I want to be writing still; I’m sure of that. Writing important things, things that really matter. Things that will change peoples’ minds and make them listen, make them understand. I still like talking to people too. I recently joined the debate team, and I love it. Public speaking, I realized, gives me a bit of a rush actually. The other thing is that I still care about news. I flip through all of the news apps on my phone like four times a day and I’m constantly texting Mat about the debate over Syria and the elections in Australia and Kenyan leaders being tried for war crimes. I think that someday I’d like to be in a position where I could do more than just report on those things. I would like to be in a position where I could make real changes in foreign policy and diplomatic relations.

And now that I go back and read that paragraph it really just looks like I want to go into politics. Do I? I’m not sure. I wish that I had a dream…

For now, I guess I’m going to journalism class. I’m sure I’ll learn some useful stuff there, regardless on what I choose to do. I’ve got a year to figure my shit out. Hopefully that will be enough. Hopefully God really does have a plan for me.

Otherwise, I’m screwed.

 

Things I wish I had known about university

1) Nobody cares about how you look in class. If I had known this in August I would have packed a whole lot less clothing. The truth is that when you show up at a lecture, everyone has different stuff going on. Some are coming straight from the gym, others slept in because they had been up late finishing work for another class the night before, and still others are already on their third back-to-back class of the day and therefore are hauling half a library on their backs. What I’ve realized is that this isn’t our school so much as it is our home. Therefore, people dress like they would at home; they come as they are. I mean, don’t get me wrong, some people still put together outstanding outfits, but more often than not, jeans and sweatpants prevail.

2) You have a ton of free time. And okay, I get that as the semester gets harder, I will be using all of that time to study, but it’s still a complete shock to me that I get to manage so much of my own time. In high school I was pretty independent, but I still had to be present at school for six hours a day. In addition to that, there were times when I was expected to be at home with my family, and times after school when extra-curriculars took place.  It’s still strange to me that all I have to do here is show up to five classes a week, all of which are a five minute walk from my bedroom.
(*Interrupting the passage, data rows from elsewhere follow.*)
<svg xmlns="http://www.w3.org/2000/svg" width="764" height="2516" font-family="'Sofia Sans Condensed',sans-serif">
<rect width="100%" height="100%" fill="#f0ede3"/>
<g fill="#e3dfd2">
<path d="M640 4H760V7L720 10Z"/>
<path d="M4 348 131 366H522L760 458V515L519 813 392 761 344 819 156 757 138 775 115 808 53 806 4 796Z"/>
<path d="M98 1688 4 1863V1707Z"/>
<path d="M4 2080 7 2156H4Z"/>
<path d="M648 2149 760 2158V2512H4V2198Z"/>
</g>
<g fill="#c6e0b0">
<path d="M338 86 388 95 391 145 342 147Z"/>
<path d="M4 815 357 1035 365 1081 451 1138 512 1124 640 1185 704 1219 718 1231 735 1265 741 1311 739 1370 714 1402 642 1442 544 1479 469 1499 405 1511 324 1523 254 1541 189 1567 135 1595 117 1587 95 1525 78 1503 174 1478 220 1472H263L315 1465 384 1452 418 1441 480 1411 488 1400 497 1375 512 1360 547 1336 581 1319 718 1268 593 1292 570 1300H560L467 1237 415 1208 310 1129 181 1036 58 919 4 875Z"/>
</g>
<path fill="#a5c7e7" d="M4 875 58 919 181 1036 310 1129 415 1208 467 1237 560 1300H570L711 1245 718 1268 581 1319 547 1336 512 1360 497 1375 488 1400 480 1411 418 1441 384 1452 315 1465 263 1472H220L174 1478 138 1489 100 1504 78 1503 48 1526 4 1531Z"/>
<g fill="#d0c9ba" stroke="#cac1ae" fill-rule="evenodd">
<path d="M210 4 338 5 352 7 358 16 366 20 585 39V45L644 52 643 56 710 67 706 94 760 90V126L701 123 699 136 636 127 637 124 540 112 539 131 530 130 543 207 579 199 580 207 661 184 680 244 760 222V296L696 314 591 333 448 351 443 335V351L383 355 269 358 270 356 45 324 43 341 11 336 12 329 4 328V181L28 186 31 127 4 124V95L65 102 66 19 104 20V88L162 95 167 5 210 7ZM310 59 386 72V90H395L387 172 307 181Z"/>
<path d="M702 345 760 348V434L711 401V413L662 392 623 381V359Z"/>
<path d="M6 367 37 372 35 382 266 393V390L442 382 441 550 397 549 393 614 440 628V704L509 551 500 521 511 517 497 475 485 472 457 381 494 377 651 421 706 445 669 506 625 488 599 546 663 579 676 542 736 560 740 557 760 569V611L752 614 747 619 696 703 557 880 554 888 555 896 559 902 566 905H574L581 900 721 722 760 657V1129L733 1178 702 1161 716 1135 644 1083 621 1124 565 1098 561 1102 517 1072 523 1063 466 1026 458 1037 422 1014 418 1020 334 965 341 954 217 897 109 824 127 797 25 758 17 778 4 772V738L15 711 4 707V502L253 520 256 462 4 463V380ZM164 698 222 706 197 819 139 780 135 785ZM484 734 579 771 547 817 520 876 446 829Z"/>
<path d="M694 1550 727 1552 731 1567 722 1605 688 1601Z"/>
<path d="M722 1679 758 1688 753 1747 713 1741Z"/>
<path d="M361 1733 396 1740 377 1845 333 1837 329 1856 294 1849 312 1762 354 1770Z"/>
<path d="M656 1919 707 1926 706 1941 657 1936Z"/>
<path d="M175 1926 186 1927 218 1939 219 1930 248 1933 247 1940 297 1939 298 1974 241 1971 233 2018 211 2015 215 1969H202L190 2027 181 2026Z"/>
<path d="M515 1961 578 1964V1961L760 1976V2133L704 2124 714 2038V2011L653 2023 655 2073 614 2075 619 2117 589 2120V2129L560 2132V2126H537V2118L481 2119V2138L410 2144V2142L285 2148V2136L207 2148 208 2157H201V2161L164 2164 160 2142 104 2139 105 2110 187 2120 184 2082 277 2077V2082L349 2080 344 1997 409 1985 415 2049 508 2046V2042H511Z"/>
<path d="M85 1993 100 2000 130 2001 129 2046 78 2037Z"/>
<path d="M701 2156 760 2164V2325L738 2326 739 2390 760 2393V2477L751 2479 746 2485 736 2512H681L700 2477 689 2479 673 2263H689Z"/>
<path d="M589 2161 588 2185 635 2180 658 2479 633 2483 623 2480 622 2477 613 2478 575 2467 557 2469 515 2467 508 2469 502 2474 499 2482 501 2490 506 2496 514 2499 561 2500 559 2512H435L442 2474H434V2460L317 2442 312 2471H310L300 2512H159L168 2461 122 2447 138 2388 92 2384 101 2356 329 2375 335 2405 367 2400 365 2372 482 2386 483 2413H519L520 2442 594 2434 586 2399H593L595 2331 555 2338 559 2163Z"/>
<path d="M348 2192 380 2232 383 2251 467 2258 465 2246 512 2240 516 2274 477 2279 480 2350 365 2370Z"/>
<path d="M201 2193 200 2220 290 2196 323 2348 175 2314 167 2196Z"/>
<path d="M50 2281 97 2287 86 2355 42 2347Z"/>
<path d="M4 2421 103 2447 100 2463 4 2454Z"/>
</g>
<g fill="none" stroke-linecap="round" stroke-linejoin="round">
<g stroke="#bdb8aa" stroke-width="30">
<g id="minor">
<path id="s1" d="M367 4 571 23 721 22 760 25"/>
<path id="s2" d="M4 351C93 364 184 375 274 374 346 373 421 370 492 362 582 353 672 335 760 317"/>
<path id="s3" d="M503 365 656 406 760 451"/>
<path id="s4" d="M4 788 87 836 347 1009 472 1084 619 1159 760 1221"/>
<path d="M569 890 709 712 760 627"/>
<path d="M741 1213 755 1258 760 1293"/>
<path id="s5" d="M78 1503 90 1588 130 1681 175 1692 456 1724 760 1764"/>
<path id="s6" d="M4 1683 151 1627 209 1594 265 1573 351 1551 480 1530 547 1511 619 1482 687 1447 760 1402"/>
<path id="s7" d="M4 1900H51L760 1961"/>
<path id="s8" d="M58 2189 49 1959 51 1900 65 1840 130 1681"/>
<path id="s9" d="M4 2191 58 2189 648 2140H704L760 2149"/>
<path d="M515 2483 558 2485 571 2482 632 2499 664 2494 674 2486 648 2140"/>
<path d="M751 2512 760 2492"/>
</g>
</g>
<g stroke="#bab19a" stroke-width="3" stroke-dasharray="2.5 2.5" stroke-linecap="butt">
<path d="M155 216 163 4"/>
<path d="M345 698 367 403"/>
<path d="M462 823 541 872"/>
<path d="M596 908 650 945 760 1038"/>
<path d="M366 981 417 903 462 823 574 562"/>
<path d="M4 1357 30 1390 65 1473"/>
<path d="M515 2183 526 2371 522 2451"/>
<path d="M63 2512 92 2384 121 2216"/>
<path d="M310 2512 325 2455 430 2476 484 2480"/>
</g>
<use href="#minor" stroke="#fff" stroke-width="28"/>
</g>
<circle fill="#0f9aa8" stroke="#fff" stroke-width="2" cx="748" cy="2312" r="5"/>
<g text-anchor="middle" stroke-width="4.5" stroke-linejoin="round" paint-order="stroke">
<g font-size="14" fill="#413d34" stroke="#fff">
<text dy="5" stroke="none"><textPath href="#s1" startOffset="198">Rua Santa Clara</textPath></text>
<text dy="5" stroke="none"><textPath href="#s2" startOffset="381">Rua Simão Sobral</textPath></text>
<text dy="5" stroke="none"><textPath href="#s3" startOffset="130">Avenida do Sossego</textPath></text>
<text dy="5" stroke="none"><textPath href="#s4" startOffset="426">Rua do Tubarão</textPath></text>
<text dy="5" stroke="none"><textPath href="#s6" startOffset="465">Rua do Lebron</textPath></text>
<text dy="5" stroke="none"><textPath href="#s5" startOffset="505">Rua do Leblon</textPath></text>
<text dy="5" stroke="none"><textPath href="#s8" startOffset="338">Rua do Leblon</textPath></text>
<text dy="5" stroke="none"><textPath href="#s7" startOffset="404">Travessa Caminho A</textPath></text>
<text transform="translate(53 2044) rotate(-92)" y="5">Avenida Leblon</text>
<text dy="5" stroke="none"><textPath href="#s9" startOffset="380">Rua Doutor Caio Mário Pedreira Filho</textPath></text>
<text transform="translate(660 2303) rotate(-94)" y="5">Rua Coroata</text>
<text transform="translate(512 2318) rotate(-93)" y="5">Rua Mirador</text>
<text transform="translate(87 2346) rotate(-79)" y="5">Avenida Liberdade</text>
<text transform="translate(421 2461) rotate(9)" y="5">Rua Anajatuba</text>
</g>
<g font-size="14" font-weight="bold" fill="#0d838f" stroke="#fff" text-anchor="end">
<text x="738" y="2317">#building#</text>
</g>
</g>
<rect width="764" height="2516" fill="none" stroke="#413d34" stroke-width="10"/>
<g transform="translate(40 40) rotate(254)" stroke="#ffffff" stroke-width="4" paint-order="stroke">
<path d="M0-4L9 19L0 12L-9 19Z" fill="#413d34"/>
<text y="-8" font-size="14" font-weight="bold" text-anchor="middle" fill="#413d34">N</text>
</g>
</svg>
There are extracurriculars, yes, but at the moment I’m not “committed” per se to any of them; I can choose to show up if I feel like it. For me, the luxury here isn’t so much the freedom because my parents have always let me be fairly independent. The luxury is the sheer abundance of time at my disposal. I’ve been watching a lot of movies lately because never before have I had two or three hour time blocks to sit down and watch a movie. Usually in high school I could fit in one tv show between school and clubs and soccer, and even then, only if I pvr’d it and skipped through the commercials. And okay, yeah, I’m sure I’ll have to watch a few less movies and do a lot more studying soon enough, but still, the luxury is there.

3) Everyone belongs here. It’s like this whole shift in attitude from high school. In high school, you found friends if you got lucky and found people who were like you. In university, people look past your weirdness, and even embrace it. I think part of it is because we’re all strangers to each other and everyone is eager to be open to one another and make friends, whatever the kind. However, I think a bigger part of it is that we’re all here because we want to, not because we’re forced to. It creates this kind of buoyant environment; it’s one full of enthusiasm and excitement instead of one of boredom and frustration. If you show that you care about something, people are attracted to that here. The result is that everyone is included because everyone cares. That is, after all, why they’re here.

This isn’t an exhaustive list, and it’s also a little premature. We’ll see how I feel about all of this in the coming weeks and months.